Given records:
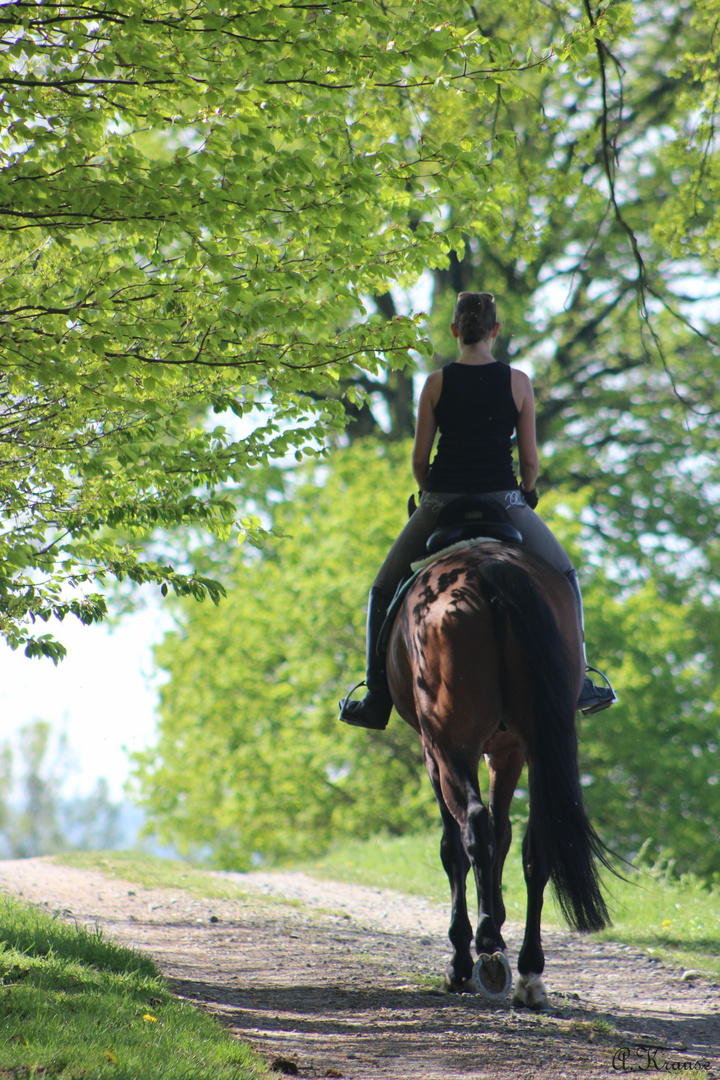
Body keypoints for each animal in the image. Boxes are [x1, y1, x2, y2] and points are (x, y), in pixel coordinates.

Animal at [386, 544, 613, 1006]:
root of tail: (488, 566)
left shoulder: (434, 752)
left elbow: (455, 845)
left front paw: (462, 956)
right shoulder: (508, 750)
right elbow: (503, 831)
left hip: (449, 743)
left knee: (471, 826)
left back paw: (486, 948)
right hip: (535, 740)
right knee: (537, 842)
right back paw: (529, 973)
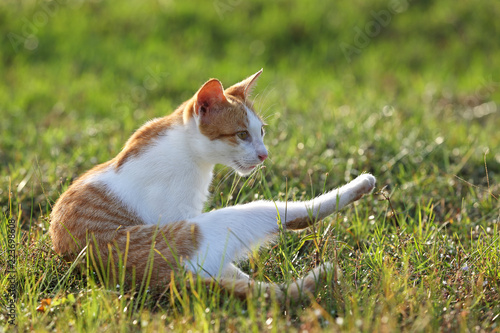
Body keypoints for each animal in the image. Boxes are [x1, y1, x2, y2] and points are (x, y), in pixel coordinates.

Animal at [49, 69, 376, 298]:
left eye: (261, 131)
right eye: (242, 134)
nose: (264, 155)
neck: (187, 150)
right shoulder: (180, 213)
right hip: (216, 223)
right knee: (296, 215)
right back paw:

Work to complete:
Taking the line with "right eye: (242, 134)" as the start and the last line of the data above as the end, write out those two lines and every line between them exactly, and only those.

Result:
right eye: (242, 134)
nose: (264, 155)
neck: (187, 150)
right shoulder: (180, 213)
right hip: (216, 223)
right knee: (296, 215)
right back paw:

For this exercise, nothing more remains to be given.